→ Text segment

Any information provided to the National Institutes of Health is subject to the Freedom of Information Act, which is why Diane Dean of the agency's grants program recommended not submitting any confidential information to the agency. It's also why the NIH's financial conflicts of interest policy says research institutions should submit only key elements of a plan to manage conflicts of interest—such as the role and duties of the investigator and any safeguards to ensure objectivity in the research—but not the plan itself.

“Once we have it, it's subject to FOIA. We can try to protect it but we can't guarantee it,” she said during an NIH regional seminar in Baltimore. “If you've got sensitive information like that, don't send it to us.”

Dean is the director of the Division of Grants Compliance and Oversight in the Office of Policy for Extramural Research Administration (OPERA), which is part of the Office of Extramural Research at the NIH. She delivered a presentation on the Public Health Services' financial conflict-of-interest requirements, which the NIH led through sweeping reforms in 2011 (5 LSLR 875, 9/9/11). The new rule —the first update since 1995—lowered the minimum threshold for what investigators must disclose by half, to $5,000 from $10,000, and increased the types of interests that must be disclose.

‘Our Regulations Are the Floor.'

“Our regulations are the floor. They're not the ceiling,” she said. “That's a great thing.” Institutions have the option of adding more rigorous requirements than what the NIH requires, which they often do to comply with state regulations. But if an institution incorporates stricter reporting requirements into its policy, such as a lower threshold for what must be disclosed, then that institution must stick to that lower threshold when submitting information to the NIH.

“Whatever your policy says, either $5,000 or lower, is what you have to comply with when you report to us,” she said.

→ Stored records
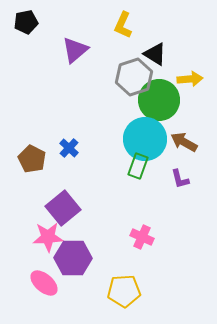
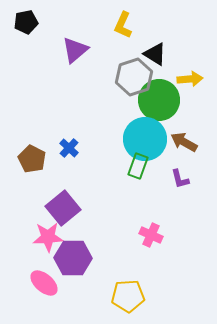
pink cross: moved 9 px right, 2 px up
yellow pentagon: moved 4 px right, 5 px down
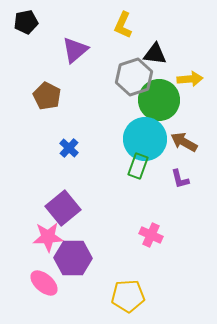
black triangle: rotated 25 degrees counterclockwise
brown pentagon: moved 15 px right, 63 px up
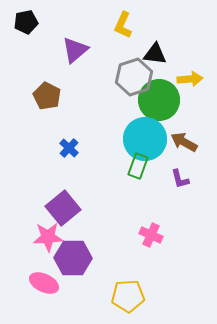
pink ellipse: rotated 16 degrees counterclockwise
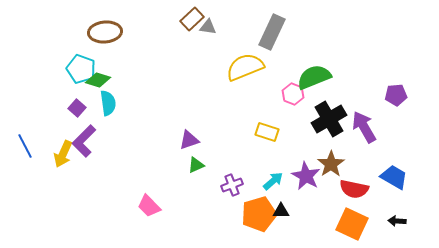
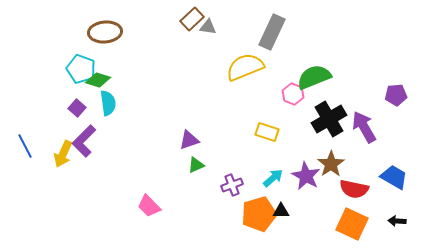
cyan arrow: moved 3 px up
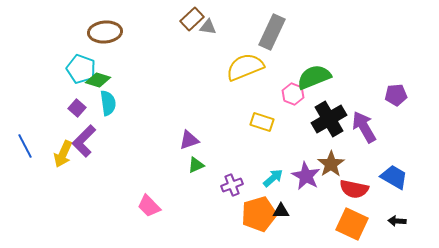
yellow rectangle: moved 5 px left, 10 px up
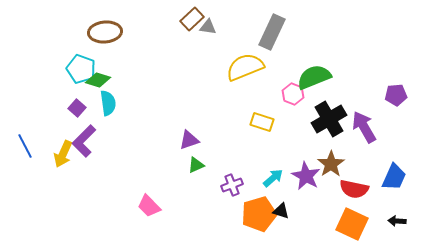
blue trapezoid: rotated 84 degrees clockwise
black triangle: rotated 18 degrees clockwise
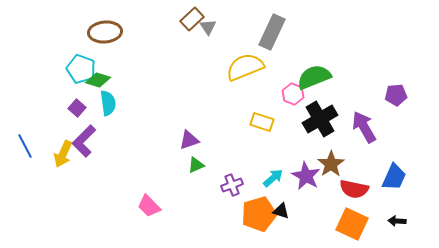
gray triangle: rotated 48 degrees clockwise
black cross: moved 9 px left
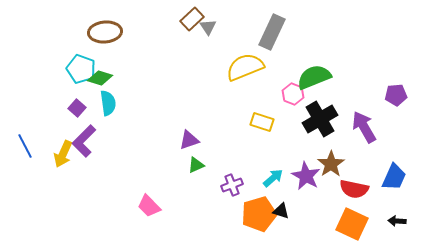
green diamond: moved 2 px right, 2 px up
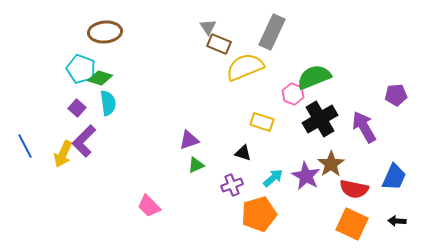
brown rectangle: moved 27 px right, 25 px down; rotated 65 degrees clockwise
black triangle: moved 38 px left, 58 px up
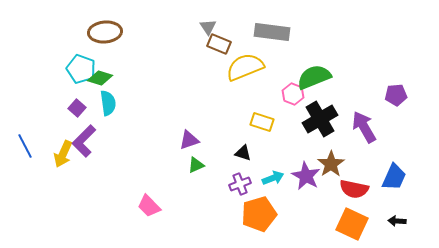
gray rectangle: rotated 72 degrees clockwise
cyan arrow: rotated 20 degrees clockwise
purple cross: moved 8 px right, 1 px up
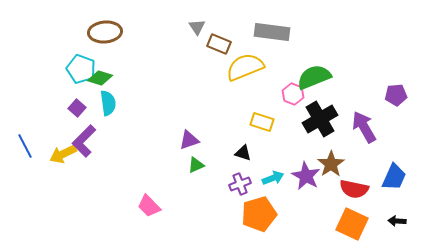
gray triangle: moved 11 px left
yellow arrow: rotated 40 degrees clockwise
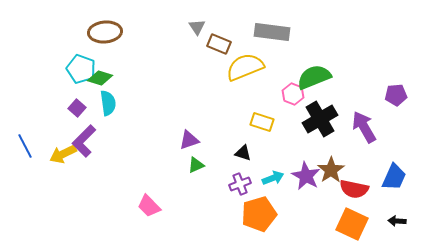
brown star: moved 6 px down
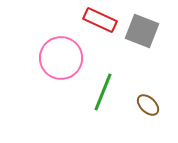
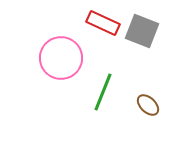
red rectangle: moved 3 px right, 3 px down
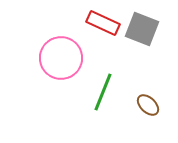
gray square: moved 2 px up
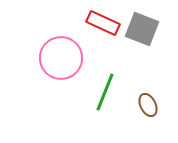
green line: moved 2 px right
brown ellipse: rotated 20 degrees clockwise
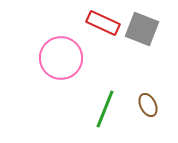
green line: moved 17 px down
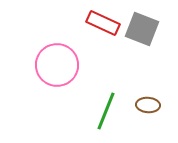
pink circle: moved 4 px left, 7 px down
brown ellipse: rotated 60 degrees counterclockwise
green line: moved 1 px right, 2 px down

→ Task statement
According to the text on NIH conflict-of-interest rules, what did the 2011 rule set as the minimum threshold investigators must disclose? The listing has no role here.

→ Solution to this exercise
$5,000, down from $10,000.